Text passage:
■ ■ ■
Township in Minnesota, United States

Franconia Township is a township in Chisago County, Minnesota, United States. The population was 1,805 at the 2010 census, up from 1,128 in 2000. The township is home to the Franconia Sculpture Park.

==History==
Franconia Township was organized in 1858, and took its name from Franconia, Minnesota.

==Geography==
Franconia Township is located in the southeast corner of Chisago County, on the west side of the St. Croix River, which forms the Wisconsin–Minnesota border. To the north are Shafer Township and the city of Shafer, to the north and west is Chisago Lake Township, and to the south in Washington County is the city of Scandia. The unincorporated community of Franconia is located in the northeast corner of the township.

U.S. Highway 8 follows the northern border of the township, leading east to Taylors Falls and west to Lindstrom. State Highway 95 (MN 95) runs south through the township, set back from the top of the bluffs overlooking the St. Croix River. State Highway 243 leads east from MN 95 across the river to the nearby village of Osceola, Wisconsin.

According to the United States Census Bureau, Franconia Township has a total area of 82.6 km2, of which 78.1 km2 is land and 4.5 km2, or 5.50%, is water.

==Demographics==

As of the census of 2000, there were 1,128 people, 316 households, and 257 families residing in the township. The population density was 36.9 PD/sqmi. There were 340 housing units at an average density of 11.1 /sqmi. The racial makeup of the township was 96.90% White, 1.51% African American, 0.89% Native American, 0.35% Asian, and 0.35% from two or more races. Hispanic or Latino of any race were 1.15% of the population.

There were 316 households, out of which 45.9% had children under the age of 18 living with them, 73.1% were married couples living together, 2.2% had a female householder with no husband present, and 18.4% were non-families. 14.6% of all households were made up of individuals, and 2.8% had someone living alone who was 65 years of age or older. The average household size was 3.04 and the average family size was 3.37.

In the township the population was spread out, with 34.0% under the age of 18, 5.7% from 18 to 24, 28.7% from 25 to 44, 25.1% from 45 to 64, and 6.5% who were 65 years of age or older. The median age was 36 years. For every 100 females, there were 127.0 males. For every 100 females age 18 and over, there were 134.7 males.
■ ■ ■
Material provided:
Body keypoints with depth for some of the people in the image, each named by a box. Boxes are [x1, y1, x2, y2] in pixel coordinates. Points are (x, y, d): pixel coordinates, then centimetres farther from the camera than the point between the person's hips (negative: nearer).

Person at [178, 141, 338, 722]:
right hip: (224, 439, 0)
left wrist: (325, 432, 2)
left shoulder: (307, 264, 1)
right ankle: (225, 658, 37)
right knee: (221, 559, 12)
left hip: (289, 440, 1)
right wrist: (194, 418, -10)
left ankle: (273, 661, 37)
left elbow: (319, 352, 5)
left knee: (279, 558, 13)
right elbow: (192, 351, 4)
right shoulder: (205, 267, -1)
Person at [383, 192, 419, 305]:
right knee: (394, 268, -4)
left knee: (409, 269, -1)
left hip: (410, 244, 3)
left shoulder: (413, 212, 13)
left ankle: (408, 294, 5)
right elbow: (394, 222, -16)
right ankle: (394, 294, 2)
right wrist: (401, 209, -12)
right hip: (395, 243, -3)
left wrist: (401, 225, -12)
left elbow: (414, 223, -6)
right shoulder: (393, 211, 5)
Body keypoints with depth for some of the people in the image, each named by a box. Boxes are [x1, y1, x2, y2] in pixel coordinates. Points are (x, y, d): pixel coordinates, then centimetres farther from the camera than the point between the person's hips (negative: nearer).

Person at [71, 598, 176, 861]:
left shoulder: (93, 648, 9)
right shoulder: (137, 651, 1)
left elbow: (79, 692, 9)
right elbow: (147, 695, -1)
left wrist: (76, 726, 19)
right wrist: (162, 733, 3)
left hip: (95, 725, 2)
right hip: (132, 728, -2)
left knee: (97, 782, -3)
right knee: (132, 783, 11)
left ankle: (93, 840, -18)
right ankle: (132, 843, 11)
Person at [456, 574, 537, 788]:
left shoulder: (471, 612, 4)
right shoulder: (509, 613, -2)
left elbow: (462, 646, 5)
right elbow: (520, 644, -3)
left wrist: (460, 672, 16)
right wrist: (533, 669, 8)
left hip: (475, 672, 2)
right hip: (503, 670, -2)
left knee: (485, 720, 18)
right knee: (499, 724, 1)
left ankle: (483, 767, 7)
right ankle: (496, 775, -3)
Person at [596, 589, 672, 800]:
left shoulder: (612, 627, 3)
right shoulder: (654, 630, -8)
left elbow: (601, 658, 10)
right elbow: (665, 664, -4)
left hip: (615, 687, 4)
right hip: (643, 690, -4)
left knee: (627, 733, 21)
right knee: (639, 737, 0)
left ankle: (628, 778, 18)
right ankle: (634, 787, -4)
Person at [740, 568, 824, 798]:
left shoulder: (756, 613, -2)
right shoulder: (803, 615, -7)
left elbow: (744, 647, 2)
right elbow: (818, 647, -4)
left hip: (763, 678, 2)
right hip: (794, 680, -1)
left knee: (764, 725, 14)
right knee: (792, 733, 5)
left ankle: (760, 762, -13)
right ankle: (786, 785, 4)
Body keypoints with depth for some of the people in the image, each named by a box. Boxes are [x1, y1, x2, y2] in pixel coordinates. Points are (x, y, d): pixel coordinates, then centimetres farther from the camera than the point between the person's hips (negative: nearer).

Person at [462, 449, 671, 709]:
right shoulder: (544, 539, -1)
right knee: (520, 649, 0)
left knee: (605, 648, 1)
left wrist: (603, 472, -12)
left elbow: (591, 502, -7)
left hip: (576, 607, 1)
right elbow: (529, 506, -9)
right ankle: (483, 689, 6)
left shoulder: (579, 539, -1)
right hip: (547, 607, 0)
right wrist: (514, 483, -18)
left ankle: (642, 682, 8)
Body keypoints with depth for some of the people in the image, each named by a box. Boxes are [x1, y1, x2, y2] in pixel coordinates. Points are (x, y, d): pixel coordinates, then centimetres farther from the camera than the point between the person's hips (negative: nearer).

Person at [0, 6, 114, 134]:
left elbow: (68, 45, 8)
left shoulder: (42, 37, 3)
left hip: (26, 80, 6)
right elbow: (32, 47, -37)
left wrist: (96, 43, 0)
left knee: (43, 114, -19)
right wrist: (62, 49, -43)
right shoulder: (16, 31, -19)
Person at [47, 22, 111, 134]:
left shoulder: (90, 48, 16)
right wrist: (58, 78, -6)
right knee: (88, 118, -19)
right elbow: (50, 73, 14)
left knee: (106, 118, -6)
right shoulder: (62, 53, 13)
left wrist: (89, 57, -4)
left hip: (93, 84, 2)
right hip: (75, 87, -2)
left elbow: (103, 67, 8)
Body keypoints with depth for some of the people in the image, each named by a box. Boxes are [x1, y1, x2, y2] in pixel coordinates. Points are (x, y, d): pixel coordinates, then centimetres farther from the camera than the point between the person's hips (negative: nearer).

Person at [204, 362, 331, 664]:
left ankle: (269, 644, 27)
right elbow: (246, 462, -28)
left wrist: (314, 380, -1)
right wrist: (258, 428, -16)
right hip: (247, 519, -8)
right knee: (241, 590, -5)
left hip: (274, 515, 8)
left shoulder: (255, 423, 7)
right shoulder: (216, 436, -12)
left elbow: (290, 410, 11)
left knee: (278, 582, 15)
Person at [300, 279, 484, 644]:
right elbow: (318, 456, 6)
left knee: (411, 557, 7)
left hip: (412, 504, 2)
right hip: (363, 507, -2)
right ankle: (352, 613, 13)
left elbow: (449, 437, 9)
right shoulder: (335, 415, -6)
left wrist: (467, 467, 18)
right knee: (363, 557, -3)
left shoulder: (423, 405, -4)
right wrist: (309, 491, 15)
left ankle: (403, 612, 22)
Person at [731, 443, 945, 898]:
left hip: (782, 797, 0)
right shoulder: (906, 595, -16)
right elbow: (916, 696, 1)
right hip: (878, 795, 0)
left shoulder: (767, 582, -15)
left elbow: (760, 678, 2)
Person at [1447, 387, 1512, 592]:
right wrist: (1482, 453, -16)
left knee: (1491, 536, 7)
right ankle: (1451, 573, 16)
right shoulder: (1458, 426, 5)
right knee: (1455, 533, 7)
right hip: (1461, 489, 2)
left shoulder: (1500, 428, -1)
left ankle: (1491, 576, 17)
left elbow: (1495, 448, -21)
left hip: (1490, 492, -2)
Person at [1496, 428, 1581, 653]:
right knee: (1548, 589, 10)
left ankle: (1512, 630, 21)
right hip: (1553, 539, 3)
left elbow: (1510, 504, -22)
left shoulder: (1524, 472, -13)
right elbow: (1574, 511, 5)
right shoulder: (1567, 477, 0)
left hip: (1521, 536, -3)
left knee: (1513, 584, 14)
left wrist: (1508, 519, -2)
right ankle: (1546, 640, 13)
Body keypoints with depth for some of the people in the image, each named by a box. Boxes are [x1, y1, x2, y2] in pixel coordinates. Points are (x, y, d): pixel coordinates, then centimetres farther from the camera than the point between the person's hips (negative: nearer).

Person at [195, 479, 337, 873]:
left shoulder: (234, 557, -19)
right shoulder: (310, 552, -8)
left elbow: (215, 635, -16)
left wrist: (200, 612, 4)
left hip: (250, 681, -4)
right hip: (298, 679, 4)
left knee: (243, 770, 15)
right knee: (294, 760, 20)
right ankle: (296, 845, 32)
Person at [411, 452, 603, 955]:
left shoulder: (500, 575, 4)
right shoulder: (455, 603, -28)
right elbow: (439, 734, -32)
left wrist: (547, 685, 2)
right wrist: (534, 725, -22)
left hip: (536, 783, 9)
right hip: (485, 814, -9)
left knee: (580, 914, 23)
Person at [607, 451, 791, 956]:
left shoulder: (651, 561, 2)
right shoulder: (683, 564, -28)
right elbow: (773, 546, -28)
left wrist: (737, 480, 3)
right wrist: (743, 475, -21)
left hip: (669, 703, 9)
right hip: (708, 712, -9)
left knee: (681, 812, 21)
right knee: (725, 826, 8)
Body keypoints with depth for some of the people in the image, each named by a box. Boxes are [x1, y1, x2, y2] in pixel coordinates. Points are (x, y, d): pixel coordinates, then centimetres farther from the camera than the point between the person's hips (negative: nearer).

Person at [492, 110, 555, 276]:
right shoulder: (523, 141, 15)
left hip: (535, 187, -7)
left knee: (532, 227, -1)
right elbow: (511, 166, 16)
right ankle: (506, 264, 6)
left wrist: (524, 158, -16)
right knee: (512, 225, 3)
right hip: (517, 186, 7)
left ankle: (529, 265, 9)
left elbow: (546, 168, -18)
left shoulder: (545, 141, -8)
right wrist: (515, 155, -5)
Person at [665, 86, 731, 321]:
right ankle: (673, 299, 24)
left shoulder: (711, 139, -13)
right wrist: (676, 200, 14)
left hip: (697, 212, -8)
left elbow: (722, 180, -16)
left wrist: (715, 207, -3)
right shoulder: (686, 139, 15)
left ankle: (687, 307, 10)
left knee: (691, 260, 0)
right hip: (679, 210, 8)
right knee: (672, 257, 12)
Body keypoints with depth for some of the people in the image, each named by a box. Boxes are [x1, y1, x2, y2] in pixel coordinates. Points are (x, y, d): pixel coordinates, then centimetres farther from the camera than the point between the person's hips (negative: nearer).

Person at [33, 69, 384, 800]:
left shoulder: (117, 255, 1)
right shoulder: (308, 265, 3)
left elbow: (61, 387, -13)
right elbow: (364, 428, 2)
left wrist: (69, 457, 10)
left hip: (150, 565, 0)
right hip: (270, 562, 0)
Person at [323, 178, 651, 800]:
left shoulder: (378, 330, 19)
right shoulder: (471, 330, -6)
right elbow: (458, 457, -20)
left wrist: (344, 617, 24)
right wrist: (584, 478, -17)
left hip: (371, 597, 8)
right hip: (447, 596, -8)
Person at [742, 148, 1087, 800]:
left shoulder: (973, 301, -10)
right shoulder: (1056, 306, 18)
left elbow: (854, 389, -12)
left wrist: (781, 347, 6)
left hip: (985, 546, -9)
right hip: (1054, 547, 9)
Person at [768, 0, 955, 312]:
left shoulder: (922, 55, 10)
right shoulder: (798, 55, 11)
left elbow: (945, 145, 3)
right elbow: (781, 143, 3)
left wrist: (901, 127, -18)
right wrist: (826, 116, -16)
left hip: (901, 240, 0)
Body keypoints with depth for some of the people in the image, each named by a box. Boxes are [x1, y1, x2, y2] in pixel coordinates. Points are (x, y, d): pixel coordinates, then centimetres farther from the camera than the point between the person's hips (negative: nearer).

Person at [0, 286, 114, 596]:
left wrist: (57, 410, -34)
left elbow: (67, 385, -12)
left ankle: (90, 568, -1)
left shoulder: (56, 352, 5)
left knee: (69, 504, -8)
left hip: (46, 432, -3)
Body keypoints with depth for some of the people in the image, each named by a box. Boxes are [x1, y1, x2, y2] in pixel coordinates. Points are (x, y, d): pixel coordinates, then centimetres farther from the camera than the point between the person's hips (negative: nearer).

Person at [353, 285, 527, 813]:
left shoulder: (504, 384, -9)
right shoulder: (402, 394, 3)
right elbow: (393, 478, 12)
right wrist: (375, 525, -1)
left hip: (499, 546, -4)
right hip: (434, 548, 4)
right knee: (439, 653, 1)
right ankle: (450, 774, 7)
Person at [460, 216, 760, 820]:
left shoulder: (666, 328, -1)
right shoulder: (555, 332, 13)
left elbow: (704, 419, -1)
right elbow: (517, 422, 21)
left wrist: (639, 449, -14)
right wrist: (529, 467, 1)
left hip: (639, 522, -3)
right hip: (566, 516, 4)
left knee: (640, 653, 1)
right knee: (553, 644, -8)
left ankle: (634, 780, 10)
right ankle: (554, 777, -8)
■ ■ ■
Work to be completed:
Continue the Franconia Township text from the point where it stops. The rows have no connection to the text about Franconia Township.

Your response:
The median income for a household in the township was $68,125, and the median income for a family was $70,521. Males had a median income of $48,333 versus $35,714 for females. The per capita income for the township was $25,233. None of the families and 0.9% of the population were living below the poverty line, including no under eighteens and 1.5% of those over 64.

Historical population
| Census | Pop. | Note | %± |
| 1860 | 261 |  | — |
| 1870 | 650 |  | 149.0% |
| 1880 | 944 |  | 45.2% |
| 1890 | 816 |  | −13.6% |
| 1900 | 941 |  | 15.3% |
| 1910 | 829 |  | −11.9% |
| 1920 | 775 |  | −6.5% |
| 1930 | 729 |  | −5.9% |
| 1940 | 659 |  | −9.6% |
| 1950 | 601 |  | −8.8% |
| 1960 | 621 |  | 3.3% |
| 1970 | 650 |  | 4.7% |
| 1980 | 1,007 |  | 54.9% |
| 1990 | 1,151 |  | 14.3% |
| 2000 | 1,128 |  | −2.0% |
| 2010 | 1,805 |  | 60.0% |
U.S. Decennial Census

==Popular culture==
Franconia township is situated in a region commonly known as 'Swedeland, USA' for its locale as an area heavily settled by Swedish immigrants. Swedish author Vilhelm Moberg wrote a series of four novels regarding Swedish emigration to Minnesota titled The Emigrants, the last of which contains a reference to Franconia. In the final chapters of The Last Letter Home, the main character Karl Oskar watches his children grow into adulthood after the death of his wife Kristina. It is mentioned that the fifth of his six children, his daughter Ulrika, later married a Norwegian farmer and raised a family of four children in Franconia.